In differential form, the First Law of thermodynamics can be phrased as

$$ dU = T\,dS - P\,dV + \sum_{j = 1}^N \mu_j\, dn_j, \quad (1)$$

or equivalently as

$$ dU = \left( \frac{\partial U}{\partial S}\right)dS - \left( \frac{\partial U}{\partial V} \right) dV + \sum_{j = 1}^N \left(\frac{\partial U}{\partial n_j}\right)dn_j. \quad (2)$$

This latter expression shows how each of the intensive variables of the system (i.e. temperature, pressure and chemical potential) represent something akin to energy per unit extensive quantity. For example, one can think of pressure as the energy of the system per unit volume. Likewise, one can consider chemical potential to be the energy of the system per unit particle. Now, the analogy seems to break down when one tries to think of temperature in the same way. The temperature is… the system energy per unit of entropy? What the heck does that mean?

Answer 1

The analogy does not break down at all, on the contrary it means exactly that: temperature is the system's internal energy per unit entropy increase while the other extensive parameters are kept constant. Entropy is the active agent of thermal interaction whose transport from one potential (temperature) to another is the reason for work performed, just as gravitational mass or electric charge are the agents of gravitational work or electric work, resp., mass or charge moves from one potential to another.

Answer 2

The answers saying that temperature is the energy per unit entropy are fine, but I think you must have already considered this and found it unsatisfying. Let me try to develop some intuition about entropy (which is a minefield, I know). Entropy is roughly proportional to the number of degrees of freedom or, more colloquially, with the number of moving parts.

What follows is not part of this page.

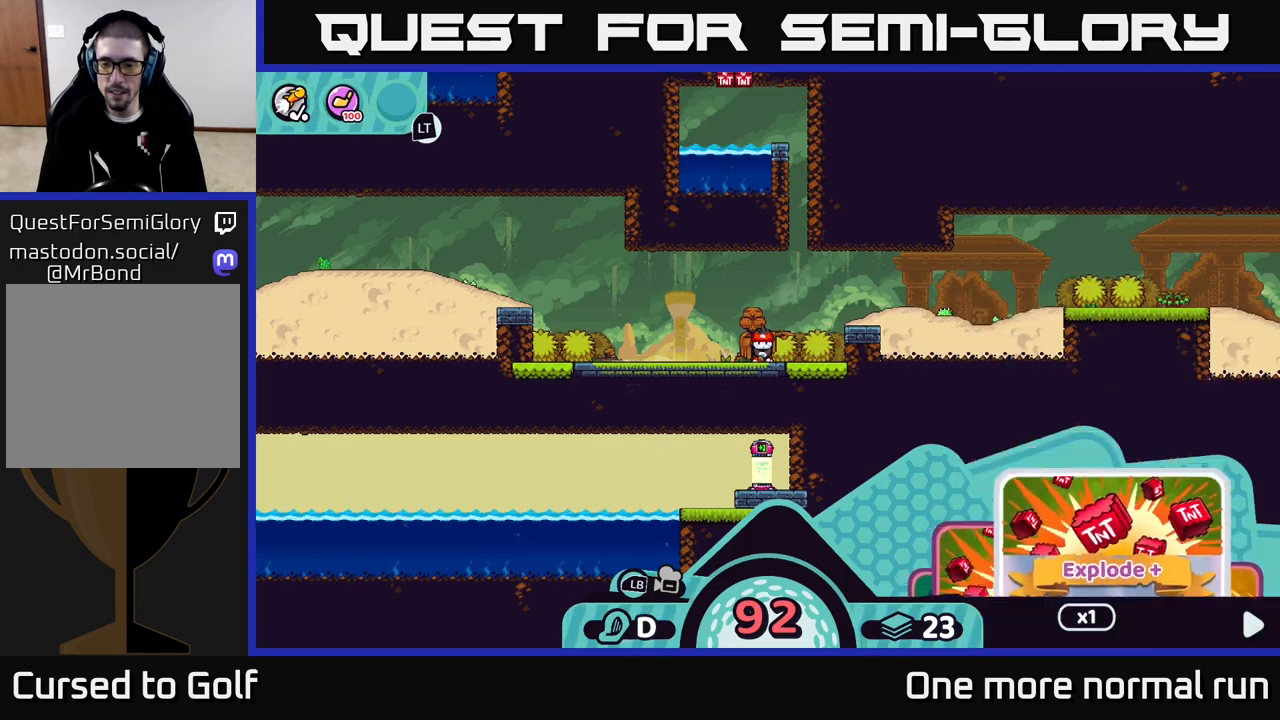
{"buttons": ["R2"], "left_stick": "center", "right_stick": "center", "button_events": []}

For instance, for a molecule with N rotatable bonds and 3 accessible rotation states for each bond, the conformational entropy is $S = k \ln (3^N) = kN \ln(3)$. This is consistent with the idea that the entropy is proportional to the number of moving parts (in this case, rotatable bonds).

So, we can think of temperature as being roughly like the amount energy per degree of freedom or the amount of energy per moving part of the object.

Does this intuitive picture work? Let's say we have a small solid object, like a block of iron. Compared to a larger block of iron, it has few degrees of freedom. If the small block and large block have the same energy, the small block has a higher temperature than the large block. So, for simple situations like this, the picture gives the right intuition.

Answer 3

As hyportnex's nice answer says, there is nothing wrong with this analogy at all. The thermodynamic definition of temperature is, $$T = \frac{\partial U}{\partial S} $$ The fact that this is an incredibly weird and unintuitive statement is actually one of the reasons that thermodynamics is so powerful; it tells us surprising things about the behavior of the world in a truly fundamental way.

Just to build off of why there is some rationality behind the connection of entropy and temperature, one definition of the entropy in thermodynamics, attributed to Rudolf Clausius, is, $$ dS = \frac{\delta q_{rev}}{T}$$ where $\delta q_{rev}$ is the inexact differential for heat transfer in a reversible process. By doing some further work, you can arrive at the Clausius inequality for any process, $$ dS \geq \frac{\delta q}{T}$$ The reason that I bring this up is that the only things you need to argue that heat flows from hotter bodies to colder ones are the Clausius inequality and the second law of thermodynamics. This means that because of the spontaneity condition $dS \geq 0$ for an isolated system coming to equilibrium, we will always have changes in temperature that correspond to our physical intuition; heat will flow into the system if it is colder than the surroundings and out of it if it is warmer.